Enfrentar a perda com solidariedade e retirar da experiência um meio para a superação. É isso que um grupo de 15 mulheres e dois homens, moradores de Brumadinho, com o apoio do Instituto NaAção, está mostrando ser possível. Após 45 dias preparando e distribuindo de graça até 600 refeições por dia na cozinha da igreja São Judas Tadeu, no bairro Parque da Cachoeira, o grupo quer transformar o espaço em uma cozinha-escola para gerar renda. “Nada melhor do que esse projeto, porque vamos ajudar pessoas e movimentar a igreja e o bairro, para a vida voltar ao normal”, diz a professora Sandra Maria da Costa, 59, que teve sua casa invadida pelo rejeito da barragem e perdeu 30% da propriedade. Sandra estava entre as cozinheiras da igreja que abasteceu, após o rompimento da barragem, bombeiros, voluntários, desabrigados e pessoas que buscavam alimentação no local.

“Eu amo cozinhar e vejo que a cozinha-escola pode ser uma alternativa de sustento para mim”, afirma a produtora rural Soraia Campos Nunes, 40, que também participou do mutirão na igreja. A terra onde ela plantava foi engolida pela lama. Ela conta que, em alguns pontos, a altura do rejeito é de 15 metros. “É muito triste, mas aqui a agricultura acabou, não temos terra nem água”, diz Soraia. Ela trabalhava como “meeira”, não era dona da terra. Com parte da produção, pagava pelo uso do solo. “Minha família trabalhava nessa terra: eu, meu marido e três filhos. A gente tirava até R$ 25 mil por mês”, conta. A propriedade tinha 15 hectares, e mais 16 famílias trabalhavam nela.

“Após a ajuda emergencial, nosso objetivo é criar lideranças e ajudá-las a encontrar soluções sustentáveis. Queremos que o projeto da cozinha-escola seja abraçado e levado pela comunidade, revelando o lado empreendedor de cada um”, afirma a presidente do NaAção, Carolina Antunes. Ela está apoiando a formatação do projeto. “Precisamos de toda ajuda possível para criar uma cozinha industrial. Gostaríamos de auxílio da Vale para isso e de profissionais para cursos e desenvolvimento de produtos”, conta Carolina.

 

Instituto oferece psicólogo a jovens

Fazer da indignação uma força para ações concretas que vão do acolhimento até o impacto financeiro na comunidade. Essa tem sido a receita do Instituto NaAção em Brumadinho, após o rompimento da barragem da mina de Córrego do Feijão, da Vale. “Chegamos um dia depois do rompimento com uma equipe de 30 psicólogos voluntários. Hoje, estamos todos os dias com pelo menos 15 voluntários, entre recreadores, psicólogos, arquitetos, advogados e administradores”, conta a presidente do NaAção, Carolina Antunes. “A sociedade civil pode fazer muita coisa. Não adianta sofrer em casa, as pessoas podem sair e ajudar”, diz.

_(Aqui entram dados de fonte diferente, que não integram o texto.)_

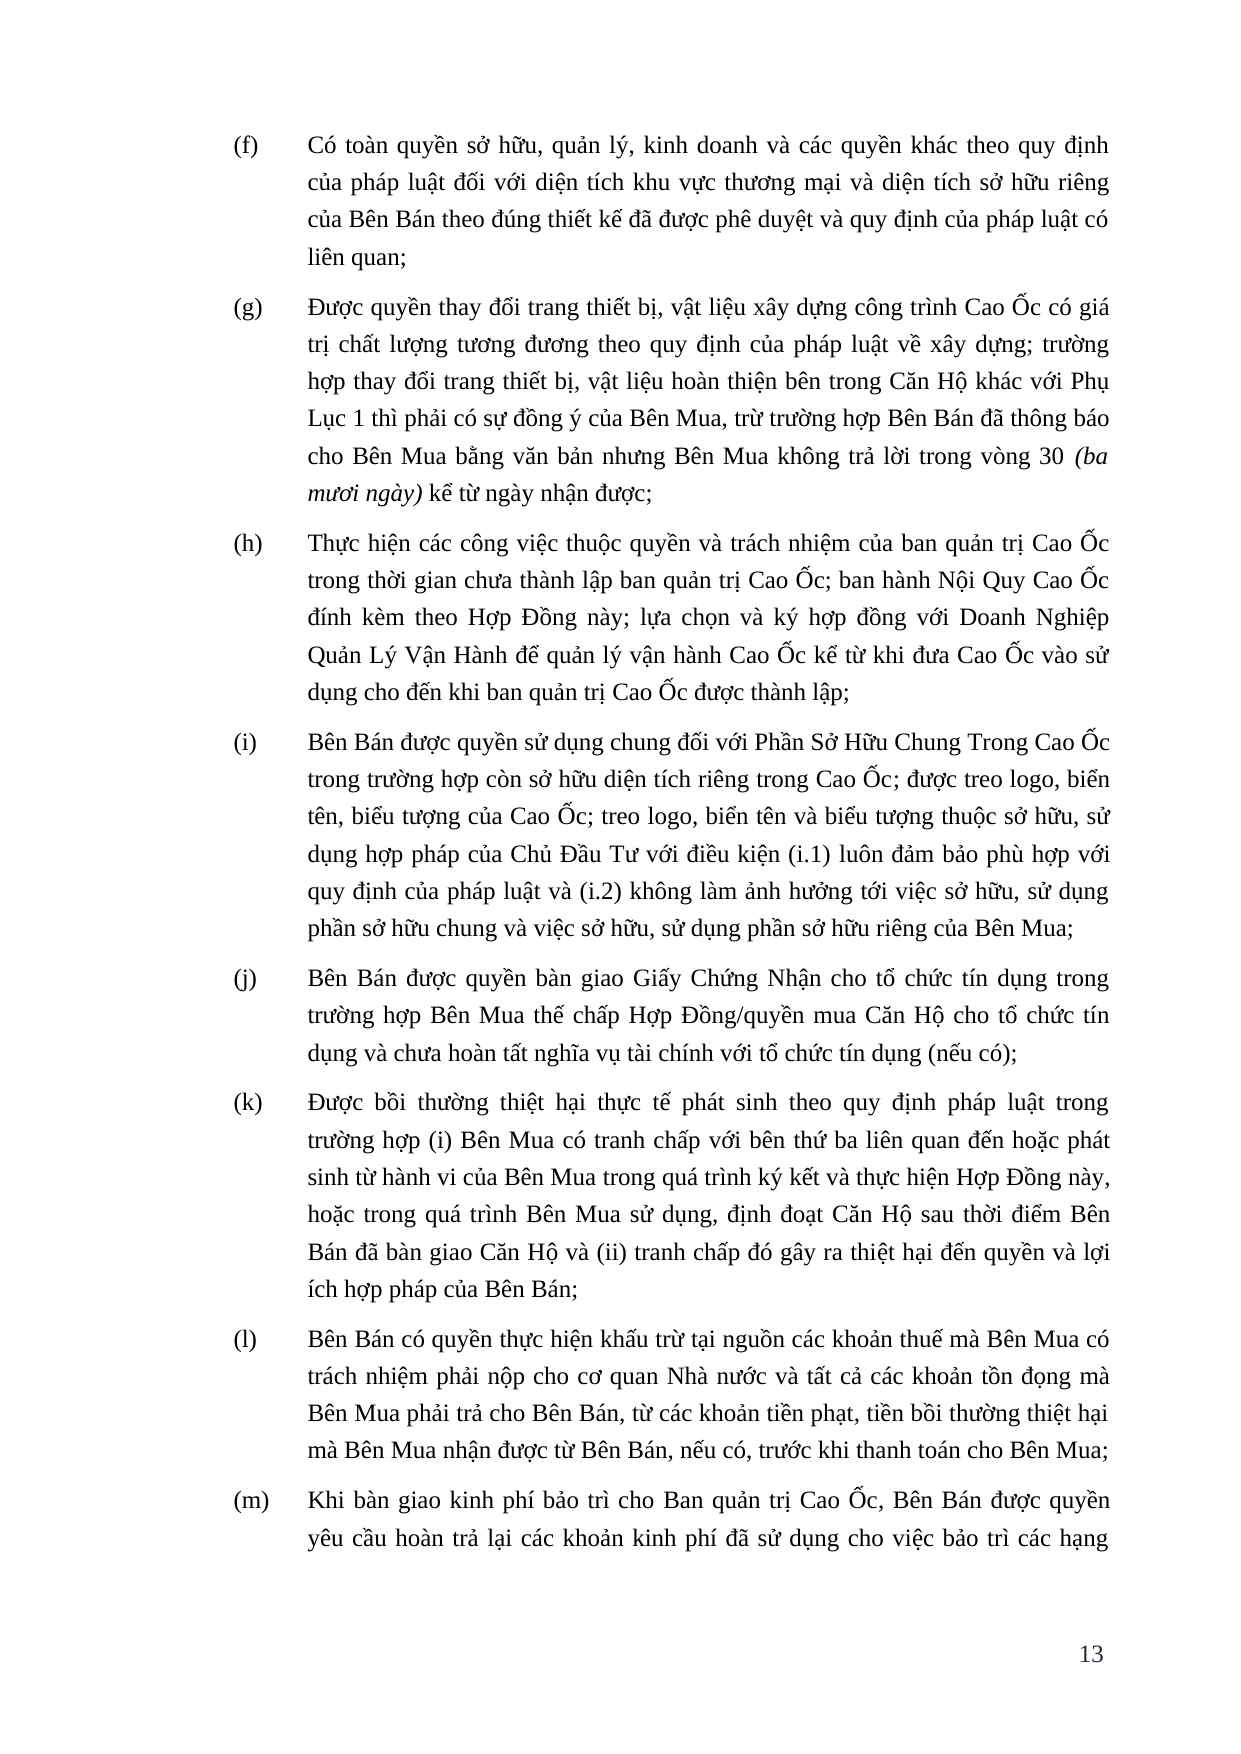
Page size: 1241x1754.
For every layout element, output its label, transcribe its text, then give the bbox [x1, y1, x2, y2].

Nesses dois meses, o instituto já atendeu, entre outras pessoas, cerca de 50 crianças e jovens. “Eu desabafo com o psicólogo Daniel, brinco com as crianças, fico entretido. (Antes) eu ia dormir apavorado por causa da sirene”, diz o adolescente Paulo, 17, na casa do instituto na cidade. O jovem sente falta do rio. “A gente pescava, nadava, conhecia pessoas. Tinha uma neblina do rio que não existe mais, agora a gente acorda sem ela, com o sol na cara”, conta.

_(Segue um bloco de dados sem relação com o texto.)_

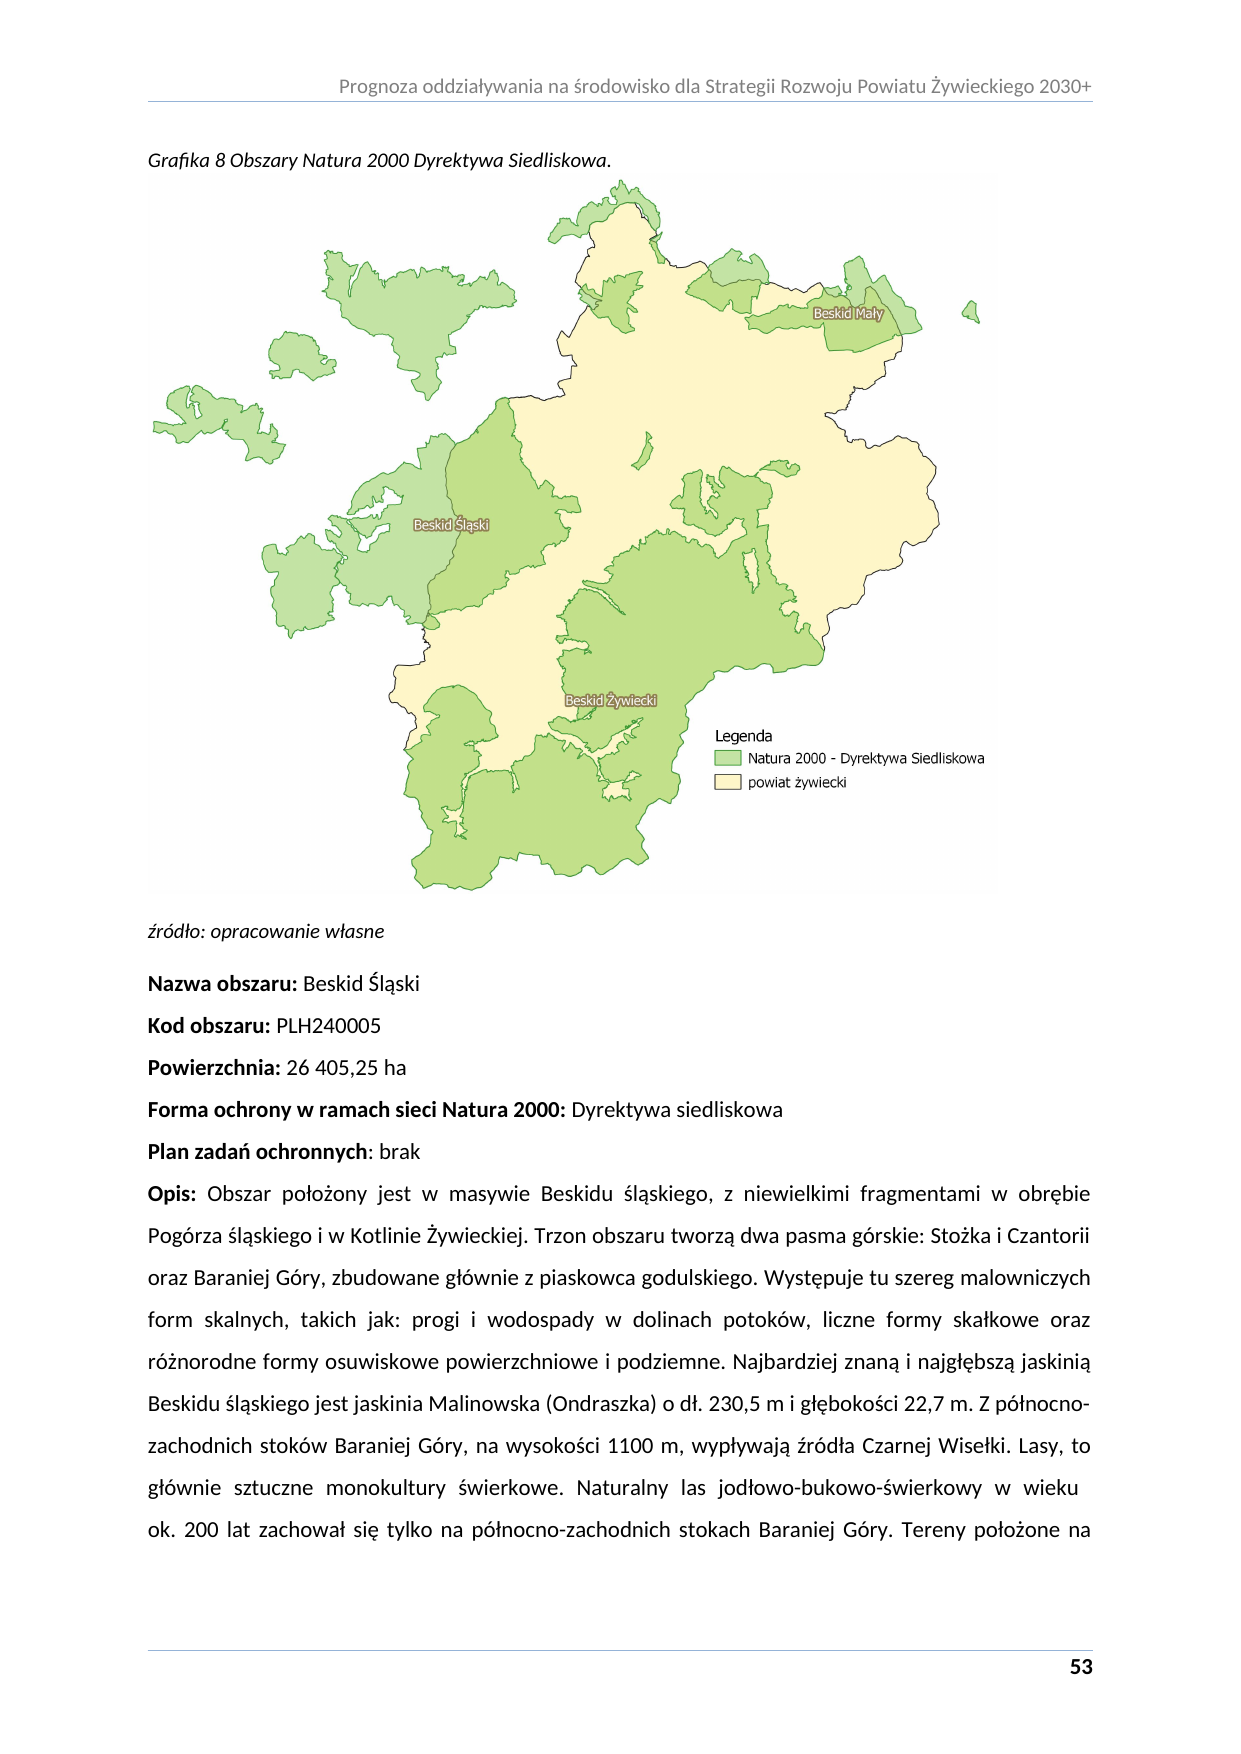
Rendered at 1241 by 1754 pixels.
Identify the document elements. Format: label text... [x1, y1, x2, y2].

text Kod obszaru: PLH240005 [148, 1011, 1093, 1039]
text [148, 1179, 1093, 1543]
text Forma ochrony w ramach sieci Natura 2000: Dyrektywa siedliskowa [148, 1095, 1093, 1123]
text Powierzchnia: 26 405,25 ha [148, 1053, 1093, 1081]
text Grafika Obszary Natura 2000 Dyrektywa Siedliskowa. [148, 148, 1093, 173]
text Plan zadań ochronnych: brak [148, 1137, 1093, 1165]
picture [147, 173, 998, 894]
text źródło: opracowanie własne [148, 918, 1093, 944]
text Nazwa obszaru: Beskid Śląski [148, 969, 1093, 997]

Todo o trabalho do NaAção é voluntário. A mineradora Vale oferecia transporte aos envolvidos, mas cortou o auxílio. “Temos carnês, rifas, empresas podem ajudar. Basta pesquisar no nosso site e redes sociais”, explica Carolina.

História da igreja

Origem

A igreja de São Judas Tadeu, em Parque da Cachoeira, foi construída pelo esforço de mulheres. Segundo a professora Sandra da Costa, moradora do bairro, o terreno foi doado entre 1994 e 1995 e cerca de dez famílias se uniram para arrecadar fundos para a construção.

Cozinha

“Antes da igreja, construímos a cozinha. Lá, a gente fazia caldos, feijão tropeiro, cachorro quente, quentão, vendia em quermesses, armava barraquinhas no terreno e fazia festa para arrecadar fundos. Com esse dinheiro dos caldinhos, construímos a igreja”, relata Sandra.

Trabalho

A igreja foi inaugurada no início dos anos 2000. A cozinha seguiu funcionando e virou um ponto de apoio após o rompimento da barragem, em janeiro de 2019.